Posted on 08/12/2009 7:26:02 AM PDT by rrstar96

Sen. Mary Landrieu plans to host a town-hall meeting on healthcare reform later this month somewhere in the river parishes. Bring a helmet.

That would be the advice of Democratic congressmen around the country who have been booed, heckled, shouted down and threatened while trying to explain and/or defend their positions on health insurance legislation, particularly the 1,017-page bill that will be on the House floor when lawmakers return from August recess.

Republican operatives and conservative talk show hosts have been blamed for or credited with whipping up the masses, but they didn't wholly manufacture the genuine anger, fear and confusion over an omnibus bill that people felt was being jammed down on them.

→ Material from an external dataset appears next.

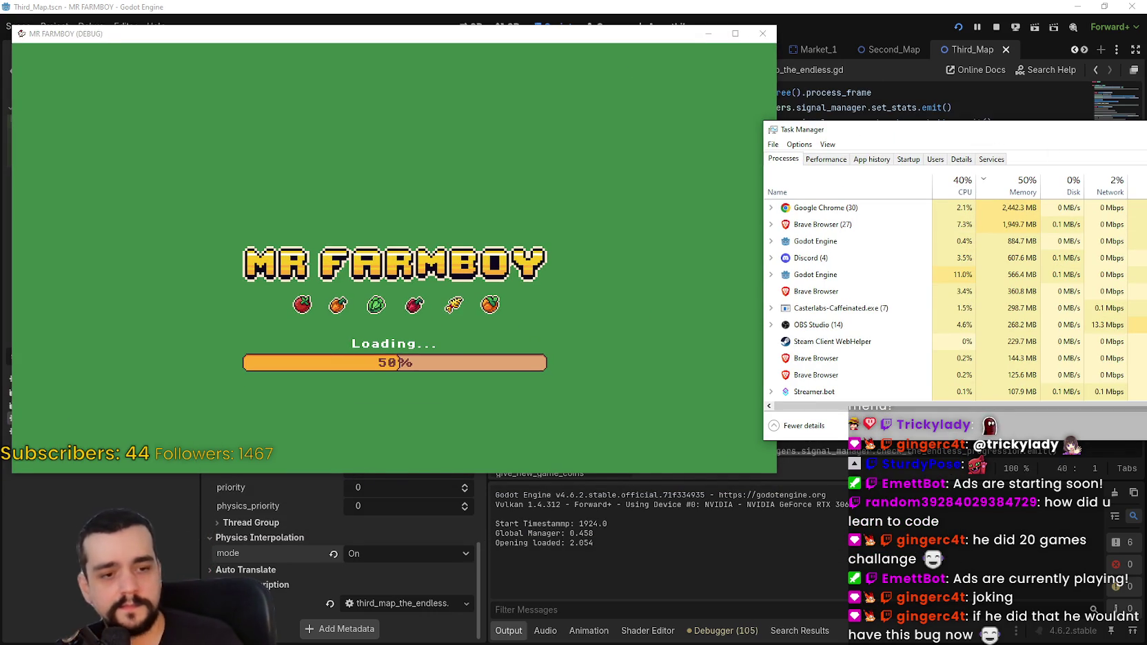
# - Return to the game, load the Save 9 world, then pause with Esc and stop it
pyautogui.press('alt+Tab')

Even before the facilitators got involved, one of the first such outbursts of public wrath took place in Reserve, La., last month, when a national rural listening tour of federal Cabinet secretaries, particularly Health Secretary Kathleen Sebelius, received a hostile earful from a loud and angry crowd.

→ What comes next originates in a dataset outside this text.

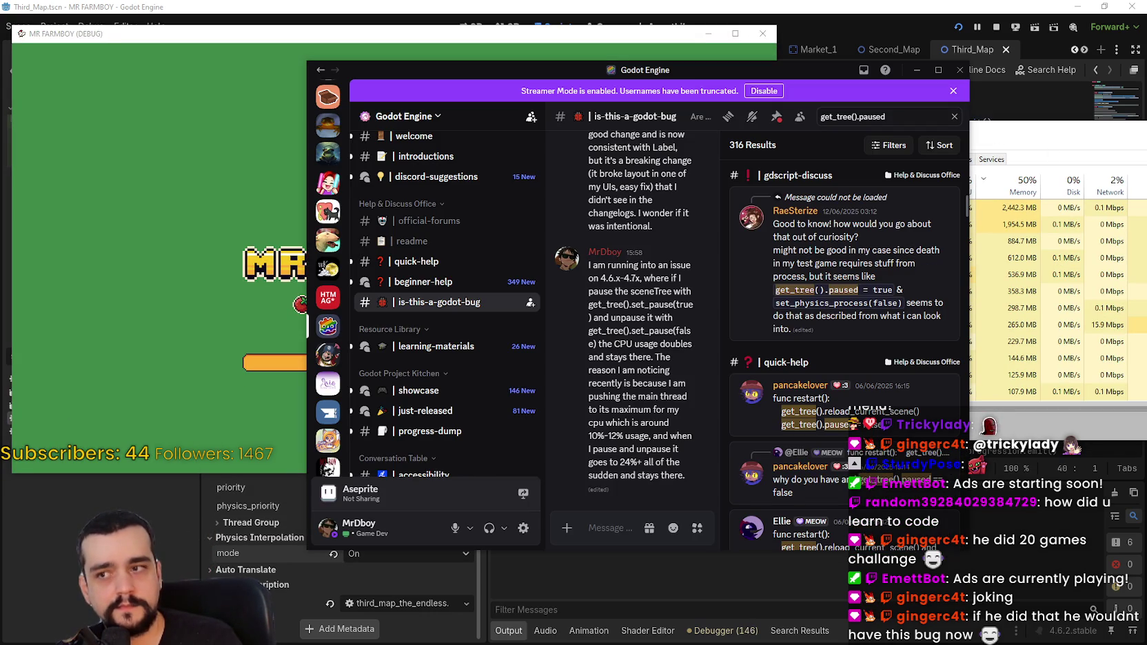
pyautogui.press('alt+Tab')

The prospect of walking into another raucous town-square shout-out doesn't seem to rattle Landrieu, who has been attacked already over national healthcare--not by conservatives but by liberals in her own party. Last month, advocacy groups MoveOn.org and Change Congress ran radio and TV ads, respectively, that painted Landrieu as a toady for the insurance industry because she opposed a government-run health insurance option. She was urged to get in line with other Democrats supporting the government plan that would compete with private insurance.

One month later, the worm it is a-turning.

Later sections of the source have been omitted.